American Quilter magazine pattern editor Marje Rhine shares her views on cutting fabric borders:
“Quilters are usually taught to cut quilt borders parallel to the selvage. There are a couple of good reasons for this. First, there is less stretch in the fabric parallel to the selvage so less likelihood of wavy borders. Second, the borders would not need to be pieced with adequate yardage.
But we all know there are no quilt police and there are good reasons to occasionally break the quilting ‘rules.’ I often cut my borders across the width of the fabric (WOF) from selvage to selvage. The borders usually need to be pieced but less fabric is required. And if the fabric is one of those large-scale prints so popular today, the borders may look better cut across the fabric width.
For example, here is a large-scale print I want to use as the outside border for my quilt.
For the next figure, I have superimposed cutting lines on the fabric to show the difference in the appearance of the borders after the fabric is cut.
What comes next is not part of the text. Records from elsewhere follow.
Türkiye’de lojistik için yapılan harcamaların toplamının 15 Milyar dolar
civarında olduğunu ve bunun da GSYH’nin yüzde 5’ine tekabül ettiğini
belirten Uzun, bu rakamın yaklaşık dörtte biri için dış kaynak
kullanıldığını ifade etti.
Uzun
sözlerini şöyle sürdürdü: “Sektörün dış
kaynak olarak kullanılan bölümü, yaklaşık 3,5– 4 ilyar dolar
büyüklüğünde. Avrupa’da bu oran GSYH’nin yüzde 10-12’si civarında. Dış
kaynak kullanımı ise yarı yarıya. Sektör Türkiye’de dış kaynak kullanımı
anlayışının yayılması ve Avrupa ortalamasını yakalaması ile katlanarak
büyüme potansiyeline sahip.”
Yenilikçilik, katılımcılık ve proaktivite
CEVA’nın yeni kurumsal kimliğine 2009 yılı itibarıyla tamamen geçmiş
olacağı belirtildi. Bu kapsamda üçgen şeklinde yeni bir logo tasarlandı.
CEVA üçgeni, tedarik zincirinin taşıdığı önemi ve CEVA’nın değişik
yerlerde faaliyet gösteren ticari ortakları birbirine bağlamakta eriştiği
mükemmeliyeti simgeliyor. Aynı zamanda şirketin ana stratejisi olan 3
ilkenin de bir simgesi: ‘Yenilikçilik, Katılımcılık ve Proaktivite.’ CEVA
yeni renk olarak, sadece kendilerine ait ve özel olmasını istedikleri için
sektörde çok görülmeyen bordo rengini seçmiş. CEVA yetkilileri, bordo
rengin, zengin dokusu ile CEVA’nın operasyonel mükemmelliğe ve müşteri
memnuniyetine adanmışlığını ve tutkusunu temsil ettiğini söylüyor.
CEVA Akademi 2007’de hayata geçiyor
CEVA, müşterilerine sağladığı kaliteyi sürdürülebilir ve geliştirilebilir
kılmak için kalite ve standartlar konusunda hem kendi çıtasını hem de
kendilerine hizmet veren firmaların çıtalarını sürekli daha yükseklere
Although there is quite a bit of the blue I want in the print, some border strips cut parallel to the selvage will have almost no blue. Also, the same motifs repeat often in a lengthwise border strip. The border strips cut selvage to selvage have more variety in color and motifs.
See the difference in these quilt mock-ups below. The quilt with the borders cut across the WOF is more balanced and interesting to look at.
Don’t be afraid to break the rules if, in the end, you like the quilt better.”